Although this plot could definitely use some improvements to make it easier to see the details, I think it is very good at showing the relationships between all of the variables. It shows us certain outliers and with the tooltips we can see what quality score those outliers are. This also helps us to interpret what we are trying to determine, what variables reflect the type and score of a wine. If we can find correlations between variables, we can understand the chemical components behind it. I think I chose a good number of variables to chart against each other and with the drop down menus, you can see any variables you want to.
-
Parallel Coordinates
For my final visualization, I chose a subset of the columns. The ones that were not included, were because all of their values were close to each other, except for a couple outliers, which made the axes a lot less interesting to look at. Each column is an axes. I chose to include the quality score as well as the type of wine to make it easier to see where each of these are. Although the colors reflect the type of wine, I thought that including the axis would help a bit more. Because I have implemented panning and brushing on this plot, we can filter and focus on certain values. I have also enabled moving of the axes so that you can see certain variables next to each other. Rather than looking at the colors, the type axis will show where all the samples lie on another variable.

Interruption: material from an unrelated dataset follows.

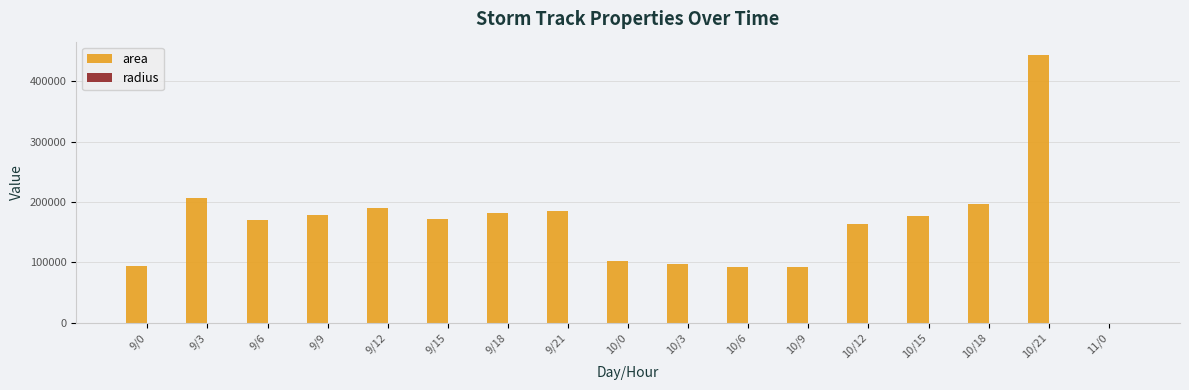

What is the highest value of the area series?

443750.0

The evaluations for this plot are very similar to those in the scatterplot matrix. The data-ink ratio is high because I did not include any information that was not necessary. I have an appropriate amount of labels on each of the axes, as well as a title, and the lines. Everything on this plot is essential for understanding the plot. Unlike the scatterplot matrix, the data density is very high on the chart. We can still see a couple of the outliers, but most of the values range all over the axis for each variable. The ones that did not, were not included in this plot. Lastly, the lie factor is similar to the scatterplot matrix. There are so many data points that I think some of the values get lost behind the huge clusters of data. This makes it difficult to see the real distribution between the variables. The only way to see this better would be to minimize the data even more than I already have.
This visualization really excels at showing the differences between red and white wines. Although the quality scores are a bit all over the place, for many of these axes, we can see that the red and white wines lie in their own clusters. For example, on the Total Sulfur Dioxide axis we can see that majority of the white wines lie above 100 whereas the red wines lie below. With being able to move the axes, you can see the trends between the different wine samples. I think this is a great visualization for understanding components of red and white wines and how they differ.